_About this task:_
In the entries that follow, the first line to write out is the one containing "3) battery pack (344,402,449,527)", and the last is the one containing "1. radiator". Reproduce that stretch exactly, with nothing before or after it.

_Source data:_
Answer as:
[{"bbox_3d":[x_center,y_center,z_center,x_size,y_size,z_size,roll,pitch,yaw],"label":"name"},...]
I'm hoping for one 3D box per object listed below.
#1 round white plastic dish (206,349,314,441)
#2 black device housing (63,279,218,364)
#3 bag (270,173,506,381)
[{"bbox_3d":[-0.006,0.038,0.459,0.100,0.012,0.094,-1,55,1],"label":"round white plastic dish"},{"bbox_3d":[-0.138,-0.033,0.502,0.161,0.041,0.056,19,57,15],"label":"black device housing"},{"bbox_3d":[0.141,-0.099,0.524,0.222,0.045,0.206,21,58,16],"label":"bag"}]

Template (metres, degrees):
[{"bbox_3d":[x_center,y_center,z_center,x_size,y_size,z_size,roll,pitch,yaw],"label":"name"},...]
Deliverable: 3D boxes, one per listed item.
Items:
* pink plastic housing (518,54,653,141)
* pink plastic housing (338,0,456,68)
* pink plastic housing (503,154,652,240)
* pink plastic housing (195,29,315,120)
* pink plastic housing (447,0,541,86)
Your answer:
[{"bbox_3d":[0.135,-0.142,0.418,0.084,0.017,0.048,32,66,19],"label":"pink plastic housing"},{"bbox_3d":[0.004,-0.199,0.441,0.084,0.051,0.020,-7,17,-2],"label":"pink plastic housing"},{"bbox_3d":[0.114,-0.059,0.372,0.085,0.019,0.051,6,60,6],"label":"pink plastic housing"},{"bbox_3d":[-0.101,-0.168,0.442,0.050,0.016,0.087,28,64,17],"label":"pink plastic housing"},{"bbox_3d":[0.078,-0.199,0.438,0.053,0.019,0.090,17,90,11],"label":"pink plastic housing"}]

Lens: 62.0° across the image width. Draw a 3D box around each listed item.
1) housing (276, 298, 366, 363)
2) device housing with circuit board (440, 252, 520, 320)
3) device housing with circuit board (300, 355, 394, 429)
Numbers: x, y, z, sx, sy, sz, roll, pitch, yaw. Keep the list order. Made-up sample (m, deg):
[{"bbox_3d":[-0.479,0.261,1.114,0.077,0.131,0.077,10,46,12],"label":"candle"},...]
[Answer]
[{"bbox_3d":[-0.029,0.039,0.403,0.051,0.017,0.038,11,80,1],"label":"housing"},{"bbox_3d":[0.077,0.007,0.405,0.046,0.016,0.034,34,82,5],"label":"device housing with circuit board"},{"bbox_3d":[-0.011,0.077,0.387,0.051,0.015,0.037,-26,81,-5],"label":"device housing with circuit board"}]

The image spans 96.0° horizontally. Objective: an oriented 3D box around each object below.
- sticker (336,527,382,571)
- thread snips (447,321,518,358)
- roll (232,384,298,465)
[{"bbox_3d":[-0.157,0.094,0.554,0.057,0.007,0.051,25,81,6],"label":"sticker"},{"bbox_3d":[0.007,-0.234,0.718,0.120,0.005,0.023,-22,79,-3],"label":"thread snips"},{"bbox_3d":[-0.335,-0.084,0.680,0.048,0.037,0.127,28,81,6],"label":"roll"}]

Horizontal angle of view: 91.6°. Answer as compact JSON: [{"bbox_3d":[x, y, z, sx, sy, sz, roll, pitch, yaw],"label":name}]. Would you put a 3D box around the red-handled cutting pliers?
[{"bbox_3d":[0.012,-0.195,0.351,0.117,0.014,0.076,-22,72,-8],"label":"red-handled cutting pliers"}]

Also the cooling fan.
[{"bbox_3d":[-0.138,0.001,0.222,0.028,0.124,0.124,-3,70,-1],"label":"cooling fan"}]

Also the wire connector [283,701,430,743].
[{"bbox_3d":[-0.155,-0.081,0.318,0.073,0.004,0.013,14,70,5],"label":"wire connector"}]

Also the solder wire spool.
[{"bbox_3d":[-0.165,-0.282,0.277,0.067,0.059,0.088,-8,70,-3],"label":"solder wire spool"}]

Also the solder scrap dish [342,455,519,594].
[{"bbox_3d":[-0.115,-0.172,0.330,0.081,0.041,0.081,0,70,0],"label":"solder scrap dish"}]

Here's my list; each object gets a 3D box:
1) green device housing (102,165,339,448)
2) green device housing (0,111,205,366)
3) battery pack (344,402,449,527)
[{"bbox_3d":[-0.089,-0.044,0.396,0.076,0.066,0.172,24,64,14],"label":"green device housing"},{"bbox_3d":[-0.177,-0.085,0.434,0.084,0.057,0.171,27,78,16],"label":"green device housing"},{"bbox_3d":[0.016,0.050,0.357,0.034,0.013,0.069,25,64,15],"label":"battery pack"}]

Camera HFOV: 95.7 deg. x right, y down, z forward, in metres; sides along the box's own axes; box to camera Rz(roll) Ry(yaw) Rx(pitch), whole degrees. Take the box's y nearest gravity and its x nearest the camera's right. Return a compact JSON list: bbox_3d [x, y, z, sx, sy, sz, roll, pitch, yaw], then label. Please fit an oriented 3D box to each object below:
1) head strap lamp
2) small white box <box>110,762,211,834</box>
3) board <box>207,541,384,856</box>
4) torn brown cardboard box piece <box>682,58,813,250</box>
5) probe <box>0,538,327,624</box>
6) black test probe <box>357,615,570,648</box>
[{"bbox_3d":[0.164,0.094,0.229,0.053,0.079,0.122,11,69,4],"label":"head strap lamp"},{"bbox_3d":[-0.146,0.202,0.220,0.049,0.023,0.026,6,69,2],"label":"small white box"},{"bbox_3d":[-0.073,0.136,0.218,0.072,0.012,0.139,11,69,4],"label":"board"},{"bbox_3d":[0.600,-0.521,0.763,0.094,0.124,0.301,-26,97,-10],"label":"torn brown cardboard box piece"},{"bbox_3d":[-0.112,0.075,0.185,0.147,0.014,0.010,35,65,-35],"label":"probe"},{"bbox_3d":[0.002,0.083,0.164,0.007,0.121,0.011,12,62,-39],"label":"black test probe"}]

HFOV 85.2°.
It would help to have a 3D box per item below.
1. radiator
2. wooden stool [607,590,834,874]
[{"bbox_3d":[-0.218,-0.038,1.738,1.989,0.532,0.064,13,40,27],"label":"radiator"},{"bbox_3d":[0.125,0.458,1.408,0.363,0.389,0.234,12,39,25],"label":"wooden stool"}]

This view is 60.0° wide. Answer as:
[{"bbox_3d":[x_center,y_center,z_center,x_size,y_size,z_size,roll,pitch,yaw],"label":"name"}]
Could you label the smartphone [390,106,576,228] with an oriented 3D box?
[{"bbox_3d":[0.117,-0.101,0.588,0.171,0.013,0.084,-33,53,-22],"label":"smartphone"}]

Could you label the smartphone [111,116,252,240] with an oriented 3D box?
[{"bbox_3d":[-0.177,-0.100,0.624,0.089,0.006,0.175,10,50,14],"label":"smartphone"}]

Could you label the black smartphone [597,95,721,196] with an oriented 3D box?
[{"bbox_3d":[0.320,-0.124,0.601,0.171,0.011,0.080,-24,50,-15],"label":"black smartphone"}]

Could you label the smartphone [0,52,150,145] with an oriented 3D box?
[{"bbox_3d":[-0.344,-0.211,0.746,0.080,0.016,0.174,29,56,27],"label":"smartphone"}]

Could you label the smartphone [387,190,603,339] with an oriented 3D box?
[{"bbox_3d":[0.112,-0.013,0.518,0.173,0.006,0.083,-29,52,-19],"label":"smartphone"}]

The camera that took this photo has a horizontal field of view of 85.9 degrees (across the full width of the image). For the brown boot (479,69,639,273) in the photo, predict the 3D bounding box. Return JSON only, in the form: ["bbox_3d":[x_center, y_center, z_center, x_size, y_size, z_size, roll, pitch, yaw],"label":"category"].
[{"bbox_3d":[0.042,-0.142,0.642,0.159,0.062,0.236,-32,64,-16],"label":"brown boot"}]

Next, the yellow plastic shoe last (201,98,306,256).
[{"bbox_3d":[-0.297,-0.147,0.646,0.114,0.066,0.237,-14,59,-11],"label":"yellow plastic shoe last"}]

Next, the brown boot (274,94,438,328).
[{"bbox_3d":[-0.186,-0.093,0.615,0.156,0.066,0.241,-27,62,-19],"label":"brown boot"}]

_Exercise answer:_
3) battery pack (344,402,449,527)
[{"bbox_3d":[-0.089,-0.044,0.396,0.076,0.066,0.172,24,64,14],"label":"green device housing"},{"bbox_3d":[-0.177,-0.085,0.434,0.084,0.057,0.171,27,78,16],"label":"green device housing"},{"bbox_3d":[0.016,0.050,0.357,0.034,0.013,0.069,25,64,15],"label":"battery pack"}]

Camera HFOV: 95.7 deg. x right, y down, z forward, in metres; sides along the box's own axes; box to camera Rz(roll) Ry(yaw) Rx(pitch), whole degrees. Take the box's y nearest gravity and its x nearest the camera's right. Return a compact JSON list: bbox_3d [x, y, z, sx, sy, sz, roll, pitch, yaw], then label. Please fit an oriented 3D box to each object below:
1) head strap lamp
2) small white box <box>110,762,211,834</box>
3) board <box>207,541,384,856</box>
4) torn brown cardboard box piece <box>682,58,813,250</box>
5) probe <box>0,538,327,624</box>
6) black test probe <box>357,615,570,648</box>
[{"bbox_3d":[0.164,0.094,0.229,0.053,0.079,0.122,11,69,4],"label":"head strap lamp"},{"bbox_3d":[-0.146,0.202,0.220,0.049,0.023,0.026,6,69,2],"label":"small white box"},{"bbox_3d":[-0.073,0.136,0.218,0.072,0.012,0.139,11,69,4],"label":"board"},{"bbox_3d":[0.600,-0.521,0.763,0.094,0.124,0.301,-26,97,-10],"label":"torn brown cardboard box piece"},{"bbox_3d":[-0.112,0.075,0.185,0.147,0.014,0.010,35,65,-35],"label":"probe"},{"bbox_3d":[0.002,0.083,0.164,0.007,0.121,0.011,12,62,-39],"label":"black test probe"}]

HFOV 85.2°.
It would help to have a 3D box per item below.
1. radiator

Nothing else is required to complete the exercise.